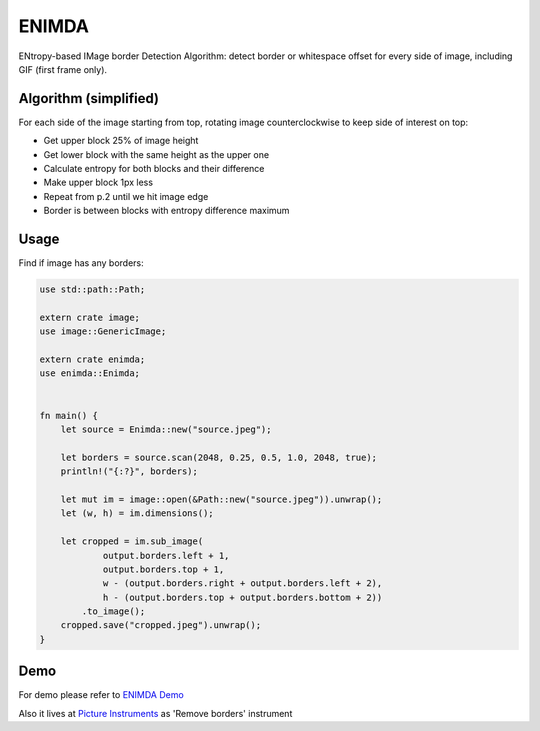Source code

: ENIMDA
======

ENtropy-based IMage border Detection Algorithm: detect border or whitespace offset for every side of image, including GIF (first frame only).

Algorithm (simplified)
----------------------

For each side of the image starting from top, rotating image counterclockwise
to keep side of interest on top:

* Get upper block 25% of image height
* Get lower block with the same height as the upper one
* Calculate entropy for both blocks and their difference
* Make upper block 1px less
* Repeat from p.2 until we hit image edge
* Border is between blocks with entropy difference maximum

.. image:: https://raw.githubusercontent.com/embali/enimda-rs/master/algorithm.gif
    :alt: Sliding from center to edge - searching for maximum entropy difference
    :width: 300
    :height: 300

Usage
-----

Find if image has any borders:

.. code-block:: rust

    use std::path::Path;

    extern crate image;
    use image::GenericImage;

    extern crate enimda;
    use enimda::Enimda;


    fn main() {
        let source = Enimda::new("source.jpeg");

        let borders = source.scan(2048, 0.25, 0.5, 1.0, 2048, true);
        println!("{:?}", borders);

        let mut im = image::open(&Path::new("source.jpeg")).unwrap();
        let (w, h) = im.dimensions();

        let cropped = im.sub_image(
                output.borders.left + 1,
                output.borders.top + 1,
                w - (output.borders.right + output.borders.left + 2),
                h - (output.borders.top + output.borders.bottom + 2))
            .to_image();
        cropped.save("cropped.jpeg").unwrap();
    }

Demo
----

For demo please refer to `ENIMDA Demo <https://github.com/embali/enimda-demo/>`_

Also it lives at `Picture Instruments <http://picinst.com/>`_ as 'Remove borders' instrument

§ §

▸ Directions
Return each line from the material that includes the string "embali".

▸ Exercise solution
.. image:: https://raw.githubusercontent.com/embali/enimda-rs/master/algorithm.gif
For demo please refer to `ENIMDA Demo <https://github.com/embali/enimda-demo/>`_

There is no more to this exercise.